Помню, когда я на первую свою вахту пошел, горняки меня сразу окружили, расспрашивать начали. Тут все ясно: одно дело новости прослушать и совсем другое - поговорить с живым человеком. А потом я так понял, что еще и прощупывали они, с кем столько месяцев жить придется. Порассказал, что да как. И говорить уже нечего, и вопросы больше не сыплются, но все не расходятся ребята. А я улыбаюсь глупо, не понимаю, чего они от меня хотят. Мялся, мялся, а затем махнул рукой и прямо спросил. Мне и объяснили: по традиции каждый, кто из отпуска возвращается, должен сверху сувениров каких-нибудь прихватить или чего-нибудь такого, что в реестр поставляемых вещей не занесено.
Развел руками: нету, мол, ничего, не знал обычая. Они только плечами удивленно пожали: "В первый раз, что ли вахтуешься? Ну, ничего, в следующий раз не забудь". А я, дурак, с извинениями полез.
Тогда, наверное, старший техник, Александр Евгеньевич, и решил меня под опеку взять.
- Ты, - говорит, - на наши мелкие чудачества внимания не обращай. Да и сам ты на многое через полгода по-другому посмотришь. Вода - она, брат, прямо на головы давит, минуя все купола. И если это давление никуда не перенаправить, то будет взрыв почище, чем на трубопроводе. У каждого тут своя мудрость, а жить, хочешь - не хочешь, нам по полгода вместе приходится. Оттого общие неписанные правила чтим свято.
Зыркнул он тогда хитро из-под густых бровей на мою ошалевшую рожу, по спине хлопнул и повел в столовую. А я все о промахе своем переживаю. Гляжу - никто из механиков с нами не пошел. Может, обиделись?

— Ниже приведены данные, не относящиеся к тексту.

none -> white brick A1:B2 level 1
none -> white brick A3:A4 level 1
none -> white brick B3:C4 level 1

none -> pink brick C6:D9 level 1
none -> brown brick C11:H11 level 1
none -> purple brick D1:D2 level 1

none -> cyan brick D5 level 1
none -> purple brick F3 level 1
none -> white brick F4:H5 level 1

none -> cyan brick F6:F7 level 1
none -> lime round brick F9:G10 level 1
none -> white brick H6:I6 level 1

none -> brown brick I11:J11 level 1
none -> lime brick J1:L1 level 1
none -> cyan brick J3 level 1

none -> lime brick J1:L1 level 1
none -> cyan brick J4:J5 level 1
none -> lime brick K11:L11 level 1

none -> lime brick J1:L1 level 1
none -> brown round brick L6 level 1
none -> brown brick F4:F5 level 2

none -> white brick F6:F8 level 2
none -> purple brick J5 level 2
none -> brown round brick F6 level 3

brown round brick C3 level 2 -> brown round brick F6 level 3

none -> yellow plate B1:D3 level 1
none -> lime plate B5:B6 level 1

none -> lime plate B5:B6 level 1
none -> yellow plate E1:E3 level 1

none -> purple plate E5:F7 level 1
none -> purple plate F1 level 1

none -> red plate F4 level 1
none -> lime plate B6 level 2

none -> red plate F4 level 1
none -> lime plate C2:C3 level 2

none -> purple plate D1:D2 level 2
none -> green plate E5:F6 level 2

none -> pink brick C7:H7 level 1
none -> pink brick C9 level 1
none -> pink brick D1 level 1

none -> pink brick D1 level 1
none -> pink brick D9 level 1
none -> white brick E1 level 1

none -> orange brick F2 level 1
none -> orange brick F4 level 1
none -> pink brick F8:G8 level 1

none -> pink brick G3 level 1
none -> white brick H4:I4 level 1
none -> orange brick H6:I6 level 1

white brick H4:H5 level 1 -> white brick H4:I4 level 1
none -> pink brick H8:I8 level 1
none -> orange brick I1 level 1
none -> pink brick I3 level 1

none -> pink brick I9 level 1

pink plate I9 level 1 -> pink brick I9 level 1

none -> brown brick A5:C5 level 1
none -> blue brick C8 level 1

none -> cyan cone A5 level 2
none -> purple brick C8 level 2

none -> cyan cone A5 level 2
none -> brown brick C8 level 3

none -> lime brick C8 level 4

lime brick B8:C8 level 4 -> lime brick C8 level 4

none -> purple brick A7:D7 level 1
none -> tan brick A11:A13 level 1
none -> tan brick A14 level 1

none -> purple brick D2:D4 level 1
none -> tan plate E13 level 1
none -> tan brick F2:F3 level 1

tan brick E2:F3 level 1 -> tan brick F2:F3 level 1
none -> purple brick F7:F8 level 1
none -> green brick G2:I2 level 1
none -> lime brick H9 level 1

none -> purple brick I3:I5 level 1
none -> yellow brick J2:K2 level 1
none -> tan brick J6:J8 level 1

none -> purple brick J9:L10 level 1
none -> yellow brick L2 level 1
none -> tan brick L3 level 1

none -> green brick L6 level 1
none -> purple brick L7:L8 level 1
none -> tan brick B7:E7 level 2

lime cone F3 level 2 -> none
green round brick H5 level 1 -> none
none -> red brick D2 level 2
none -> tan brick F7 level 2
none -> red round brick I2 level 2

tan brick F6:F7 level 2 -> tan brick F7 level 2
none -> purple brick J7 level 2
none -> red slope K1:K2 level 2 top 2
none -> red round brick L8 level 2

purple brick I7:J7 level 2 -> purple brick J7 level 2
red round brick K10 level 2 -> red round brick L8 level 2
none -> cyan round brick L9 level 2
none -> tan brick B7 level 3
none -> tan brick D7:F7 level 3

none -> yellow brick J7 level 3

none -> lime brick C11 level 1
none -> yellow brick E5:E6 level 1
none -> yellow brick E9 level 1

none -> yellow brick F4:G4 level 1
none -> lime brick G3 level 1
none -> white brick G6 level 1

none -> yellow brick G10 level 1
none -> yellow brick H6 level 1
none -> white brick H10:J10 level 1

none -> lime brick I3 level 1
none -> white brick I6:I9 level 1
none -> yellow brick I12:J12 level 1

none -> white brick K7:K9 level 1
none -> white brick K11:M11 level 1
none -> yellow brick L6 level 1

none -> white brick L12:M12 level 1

- А время обедненное? - спрашиваю.
- Обеденное, не волнуйся, - усмехается.
Наливает по тарелкам какого-то супа, перчит, солит и мне одну порцию пододвигает: пробуй, мол. Я попробовал, кивнул.
- А почему тогда никого из ребят больше нет? Я наверху ел, мог бы и со всеми...
- Они два часа назад кушали, когда их обеденное время было. Здесь дня и ночи нет, обеды по дежурствам меряем, а график дежурств у каждого свой. Ты первую неделю со мной побудешь. Походишь, на работу, на станцию поглядишь.
Сидим мы с ним, значит. Мастер мне про станцию рассказывает. Сначала где что находится объяснил, про бур рассказал немного, про плавильню. Потом байки травить начал.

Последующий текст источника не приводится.